On one hand, there are artistic considerations that must be borne in mind by every author; on the other, historical facts, though they may be bent, must be adhered to without their breaking.
In “Changing Light,” essayist Nora Gallagher sets her pen to this task, with mixed results.
A love story centered around the atomic bomb, “Changing Light” is a novel of historical fiction that clearly emphasizes the fiction. In its best moments, the novel is a poignant meditation on the unintended consequences of war.
In its worst, it reads like a tawdry melodrama.
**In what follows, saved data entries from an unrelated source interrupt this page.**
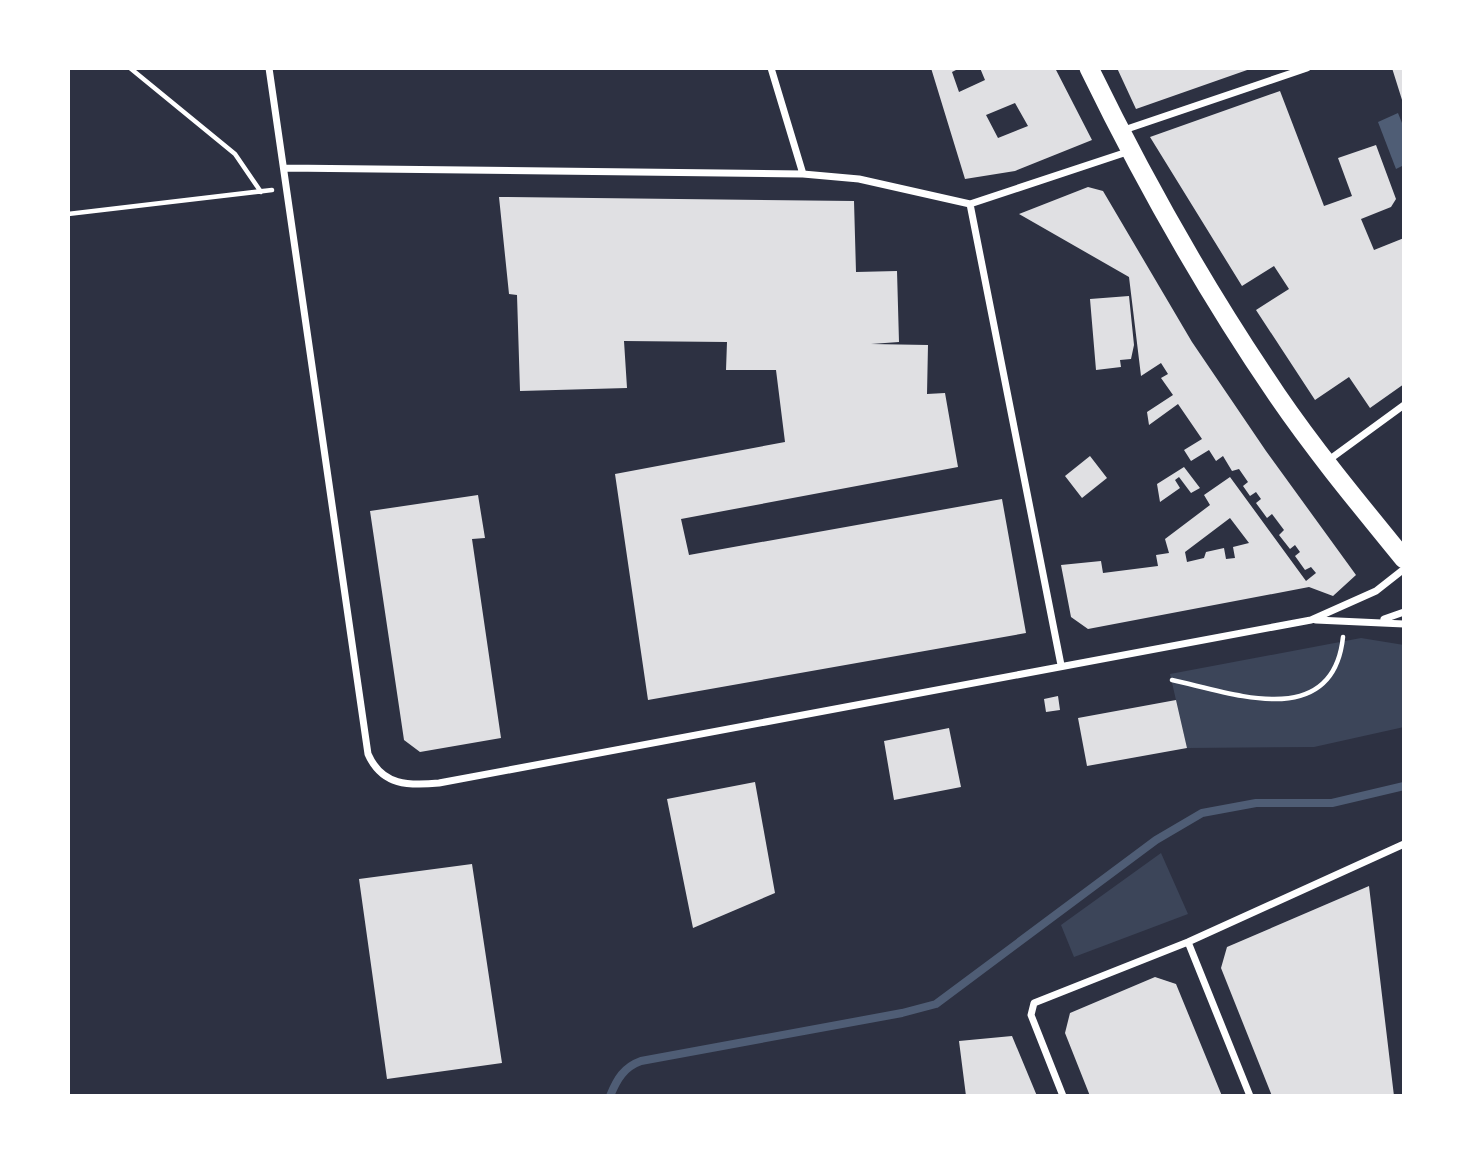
<svg xmlns="http://www.w3.org/2000/svg" width="1472" height="1164" font-family="'Fira Sans',sans-serif">
  <rect width="100%" height="100%" fill="#2d3142"/>
  <!-- green -->
  <path fill="#3c4559" d="M1361,638L1404,645V727L1314,747L1187,748L1170,674Z
    M1161,853L1188,914L1074,957L1061,925Z"/>
  <!-- water -->
  <path fill="#4f5d75" d="M1398,113L1404,128V165L1396,169L1378,122Z"/>
  <g fill="none" stroke-linecap="round" stroke-linejoin="round">
    <!-- stream -->
    <path stroke="#4f5d75" stroke-width="8" d="M610,1096C617,1079 624,1067 641,1061L902,1013L936,1004L1156,840L1202,813L1256,803H1332L1404,786"/>
  </g>
  <!-- building -->
  <path fill="#e0e0e3" fill-rule="evenodd" d="M931,68H960L952,72L959,92L985,80L980,68H1055L1092,140L1015,171L965,179ZM1015,103L1028,126L998,138L986,115Z
    M1117,68H1250V69L1136,109Z
    M1392,68H1404V103H1403Z
    M1280,91L1324,206L1352,196L1338,158L1376,145L1396,199L1391,207L1361,219L1374,250L1404,238V384L1370,408L1349,377L1315,400L1256,310L1289,289L1274,266L1242,286L1150,137Z
    M1088,187L1103,191L1192,342L1266,451L1356,575L1333,596L1309,587L1088,629L1071,617L1061,565L1101,561L1103,573L1158,566L1156,555L1169,553L1165,539L1210,505L1204,495L1230,477L1306,581L1316,573L1311,567L1305,570L1295,556L1300,552L1295,545L1290,549L1279,535L1284,530L1272,514L1267,518L1256,503L1261,499L1256,492L1250,496L1243,486L1248,482L1239,469L1232,471L1223,456L1216,461L1209,450L1191,461L1184,450L1202,439L1178,404L1149,425L1147,412L1173,395L1161,378L1168,374L1161,363L1141,376L1129,277L1019,214ZM1230,518L1249,543L1233,547L1235,558L1226,559L1224,548L1206,552L1204,558L1187,562L1185,552Z
    M499,197L854,201L856,272L897,271L899,342L871,344L928,345L927,394L945,393L958,467L681,519L689,555L1002,499L1026,633L648,700L615,474L785,442L776,370H726L727,342L624,341L627,388L520,391L517,295L509,294Z
    M1129,296L1134,345L1131,359L1120,360L1121,367L1096,370L1090,299Z
    M1090,456L1107,478L1082,498L1065,476Z
    M1184,467L1200,488L1191,493L1179,477L1175,480L1180,488L1160,502L1157,484Z
    M478,495L485,538L472,539L501,738L420,752L404,740L370,511Z
    M1058,696L1060,710L1046,712L1044,699Z
    M1176,700L1187,748L1087,766L1078,718Z
    M949,728L961,787L894,800L884,741Z
    M755,782L775,893L693,928L667,799Z
    M472,864L502,1063L387,1079L359,879Z
    M1369,886L1394,1096H1272L1221,968L1227,947Z
    M1155,977L1176,984L1222,1096H1090L1065,1033L1070,1013Z
    M1012,1036L1037,1096H966L959,1041Z"/>
  <g fill="none" stroke-linecap="round" stroke-linejoin="round">
    <!-- path -->
    <path stroke="#fff" stroke-width="4.5" d="M130,68L235,154L261,192
      M68,214L272,190
      M1172,680C1232,693 1333,732 1343,637"/>
    <!-- minor -->
    <path stroke="#fff" stroke-width="7" d="M269,68L368,754C382,786 409,786 439,783L1311,620L1376,591L1404,569
      M771,68L803,174
      M1124,130L1307,68
      M285,168L803,174L859,179L970,204L1130,151
      M970,204L1061,665
      M1326,462L1404,405
      M1384,619L1404,612
      M1316,620L1404,624
      M1188,942L1250,1096
      M1063,1096L1031,1015L1034,1003L1188,942L1404,844"/>
    <!-- trunk -->
    <path stroke="#fff" stroke-width="19" d="M1089,68C1144,181 1206,291 1277,395C1316,452 1360,505 1404,559"/>
  </g>
  <!-- border -->
  <rect width="1472" height="1164" fill="none" stroke="#ffffff" stroke-width="140"/>
</svg>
Leo Kavan, a Czechoslovakian emigre and neutron physicist, is part of an elite cadre of scientists who hold the fate of thousands in their hands.
At the secret Manhattan Project compound outside of Los Alamos, N.M., Kavan is assigned to calculate the “critical mass” of uranium – just the amount necessary in order to detonate an atomic bomb. Driven by love for his sister, held prisoner in a German concentration camp, Kavan throws himself into his work in the hope that it will bring a faster end to the war. But when his best friend’s tragic death in a lab accident reveals to Kavan the consequences of his work, his conscience is awakened.
“He had seen his theory made real and he had reveled,” writes Gallagher, “in the power it gave him. Until he had seen, just precisely, what was to come, what would be unleashed, what would fly from the box they had opened.”
Frightened by the destructive power of the bomb, Leo attempts to flee the Project. When he is discovered in the New Mexico desert, unconscious and barely alive, by the Georgia O’Keefe-esque artist Eleanor Garrigue, both their lives are forever altered by the burden Kavan must carry.
As they come to be drawn together, the reader realizes that they are both in the business of “changing light” – whether it be by mixing paints or splitting atoms.In her first novel, Gallagher has the makings
of a classic story. What stands in its way seems mostly to be her inexperience as a fiction writer. Though she writes with the skill of a promising new author, Gallagher too often falls victim to the pretensions of a much older writer.
The result is uneven prose filled with half-believable characters and unbelievable dialogue.
Gallagher is at her best when describing
the landscape of her native New Mexico. Nevertheless, “Changing Light” is a book worth reading – a love story that strives to be something more. As we are once again faced with a prolonged war and the moral ambiguity of the choices it forces us to make, the dilemma of Kavan seems all too contemporary.
Indeed, one might even be tempted to label Gallagher’s “Changing Light” as part of a new genre: ahistorical fiction, current in all times of moral uncertainty.